(Stored data)
===
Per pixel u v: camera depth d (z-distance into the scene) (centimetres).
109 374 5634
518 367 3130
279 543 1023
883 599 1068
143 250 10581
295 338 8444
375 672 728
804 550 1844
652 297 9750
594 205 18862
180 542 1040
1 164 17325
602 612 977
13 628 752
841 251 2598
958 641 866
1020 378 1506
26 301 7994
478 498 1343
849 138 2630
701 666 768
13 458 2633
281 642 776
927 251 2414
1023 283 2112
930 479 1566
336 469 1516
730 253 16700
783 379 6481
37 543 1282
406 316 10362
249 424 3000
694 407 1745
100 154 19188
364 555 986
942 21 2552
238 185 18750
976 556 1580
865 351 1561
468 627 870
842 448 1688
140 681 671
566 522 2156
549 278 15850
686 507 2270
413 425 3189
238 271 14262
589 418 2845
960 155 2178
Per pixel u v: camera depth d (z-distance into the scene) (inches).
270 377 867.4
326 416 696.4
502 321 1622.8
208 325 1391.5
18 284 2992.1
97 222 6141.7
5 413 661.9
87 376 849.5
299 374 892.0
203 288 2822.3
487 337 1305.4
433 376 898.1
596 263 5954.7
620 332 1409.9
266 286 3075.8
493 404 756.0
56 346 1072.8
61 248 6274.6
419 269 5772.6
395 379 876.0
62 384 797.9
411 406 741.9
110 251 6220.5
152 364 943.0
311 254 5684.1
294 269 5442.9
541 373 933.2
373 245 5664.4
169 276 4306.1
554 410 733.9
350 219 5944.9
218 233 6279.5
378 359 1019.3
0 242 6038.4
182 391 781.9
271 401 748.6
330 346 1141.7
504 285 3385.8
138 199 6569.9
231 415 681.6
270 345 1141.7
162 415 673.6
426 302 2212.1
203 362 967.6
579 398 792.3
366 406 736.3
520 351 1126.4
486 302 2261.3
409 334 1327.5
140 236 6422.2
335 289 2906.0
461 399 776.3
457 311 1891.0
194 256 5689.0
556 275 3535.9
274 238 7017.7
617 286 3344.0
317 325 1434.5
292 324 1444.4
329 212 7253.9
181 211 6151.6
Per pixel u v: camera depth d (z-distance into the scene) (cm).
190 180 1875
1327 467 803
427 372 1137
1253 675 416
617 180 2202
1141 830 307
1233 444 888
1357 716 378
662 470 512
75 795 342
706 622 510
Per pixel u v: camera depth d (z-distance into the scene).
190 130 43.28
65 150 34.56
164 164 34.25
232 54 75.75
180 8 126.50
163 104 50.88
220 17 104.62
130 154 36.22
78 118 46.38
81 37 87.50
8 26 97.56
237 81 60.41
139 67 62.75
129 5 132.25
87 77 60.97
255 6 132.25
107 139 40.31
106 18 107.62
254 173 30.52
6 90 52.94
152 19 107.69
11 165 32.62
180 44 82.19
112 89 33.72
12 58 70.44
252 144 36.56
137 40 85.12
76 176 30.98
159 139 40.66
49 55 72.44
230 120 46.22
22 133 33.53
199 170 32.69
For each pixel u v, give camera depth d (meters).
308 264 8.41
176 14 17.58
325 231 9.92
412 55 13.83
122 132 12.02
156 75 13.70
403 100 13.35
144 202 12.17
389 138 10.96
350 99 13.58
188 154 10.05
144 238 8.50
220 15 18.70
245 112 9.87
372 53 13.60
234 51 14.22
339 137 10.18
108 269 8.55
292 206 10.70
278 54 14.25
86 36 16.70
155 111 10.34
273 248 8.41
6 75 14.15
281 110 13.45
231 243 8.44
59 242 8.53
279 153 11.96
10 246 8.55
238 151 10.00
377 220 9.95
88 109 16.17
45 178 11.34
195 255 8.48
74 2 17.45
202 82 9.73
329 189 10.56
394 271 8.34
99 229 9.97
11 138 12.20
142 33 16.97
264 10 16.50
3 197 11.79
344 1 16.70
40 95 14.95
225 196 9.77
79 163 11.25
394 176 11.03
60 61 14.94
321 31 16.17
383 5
===
▶ **Task prompt**
Give again, word for word, every line from the one holding "181 211 6151.6" to the end of the data.

▶ **Written reply**
181 211 6151.6
Per pixel u v: camera depth d (z-distance into the scene) (cm).
190 180 1875
1327 467 803
427 372 1137
1253 675 416
617 180 2202
1141 830 307
1233 444 888
1357 716 378
662 470 512
75 795 342
706 622 510
Per pixel u v: camera depth d (z-distance into the scene).
190 130 43.28
65 150 34.56
164 164 34.25
232 54 75.75
180 8 126.50
163 104 50.88
220 17 104.62
130 154 36.22
78 118 46.38
81 37 87.50
8 26 97.56
237 81 60.41
139 67 62.75
129 5 132.25
87 77 60.97
255 6 132.25
107 139 40.31
106 18 107.62
254 173 30.52
6 90 52.94
152 19 107.69
11 165 32.62
180 44 82.19
112 89 33.72
12 58 70.44
252 144 36.56
137 40 85.12
76 176 30.98
159 139 40.66
49 55 72.44
230 120 46.22
22 133 33.53
199 170 32.69
For each pixel u v, give camera depth d (meters).
308 264 8.41
176 14 17.58
325 231 9.92
412 55 13.83
122 132 12.02
156 75 13.70
403 100 13.35
144 202 12.17
389 138 10.96
350 99 13.58
188 154 10.05
144 238 8.50
220 15 18.70
245 112 9.87
372 53 13.60
234 51 14.22
339 137 10.18
108 269 8.55
292 206 10.70
278 54 14.25
86 36 16.70
155 111 10.34
273 248 8.41
6 75 14.15
281 110 13.45
231 243 8.44
59 242 8.53
279 153 11.96
10 246 8.55
238 151 10.00
377 220 9.95
88 109 16.17
45 178 11.34
195 255 8.48
74 2 17.45
202 82 9.73
329 189 10.56
394 271 8.34
99 229 9.97
11 138 12.20
142 33 16.97
264 10 16.50
3 197 11.79
344 1 16.70
40 95 14.95
225 196 9.77
79 163 11.25
394 176 11.03
60 61 14.94
321 31 16.17
383 5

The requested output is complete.